Slot 1 DMR LE SB ALG ID: 0x21 KEY ID: 0x01

 Slot 1 DMR PI C- ALG ID: 0x21 KEY ID: 0x01 MI: 0xB2FA85B2
13:12:04 Sync: +DMR MS/DM MODE/MONO | VC*
 AMBE 8C2F87BE000080 err = [0] [0]
 AMBE F6F1211C006100 err = [0] [0]
 AMBE FB2FEE701AE000 err = [0] [0]
 AMBE 45A9061E128B00 err = [0] [0]
 AMBE 763CBA8C489500 err = [0] [0]
 AMBE FE50A117551080 err = [0] [0]
 AMBE 322016A96ACC00 err = [0] [0]
 AMBE 474A3D72EBF500 err = [0] [0]
 AMBE 889E7FAE82DB80 err = [0] [0]
 AMBE 213C6302A59B00 err = [0] [0]
 AMBE 32A0EEC9215100 err = [0] [0]
 AMBE 8B82295C043E00 err = [0] [0]
 AMBE 1FED707A69F080 err = [0] [0]
 AMBE F512A7E719D100 err = [0] [0]
 AMBE 0B9E90064FA100 err = [0] [0]
 AMBE 52C830052CC280 err = [0] [0]
 AMBE FAA31AF1363D80 err = [0] [0]
 AMBE 80C36404241400 err = [0] [0]
 SLOT 1 TGT=174 SRC=27541 FLCO=0x00 FID=0x10 SVC=0x40 Group Encrypted Call

No offence, but your deducing is essentially worthless - produce that raw audio sample and prove me right or wrong.
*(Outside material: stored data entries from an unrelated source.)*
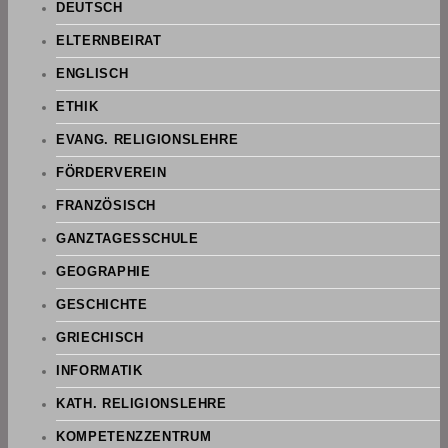
DEUTSCH
ELTERNBEIRAT
ENGLISCH
ETHIK
EVANG. RELIGIONSLEHRE
FÖRDERVEREIN
FRANZÖSISCH
GANZTAGESSCHULE
GEOGRAPHIE
GESCHICHTE
GRIECHISCH
INFORMATIK
KATH. RELIGIONSLEHRE
KOMPETENZZENTRUM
Even without talking about radio, all software that tries to decrypt something by testing the key, must have a stop test. If you don't have a silence frame, you don't know how to stop searching for the key, and you'd have to listen to the decryption of each key to verify if the sound you're hearing is from the human voice or not. And for that, the conversation needs to be long.
The AMBE vocoder produces data that is too random, you don't know what data to look for if you don't have a silence frame.

I guess you're going to answer me "well it doesn't work, it's normal I don't have an MD UV390 PLUS so I don't know how the vocoder is set, it doesn't work the same way as my own radios".

 

[KevinC]

I suggest everyone take the encryption hacking to a cryptography forum. Closing.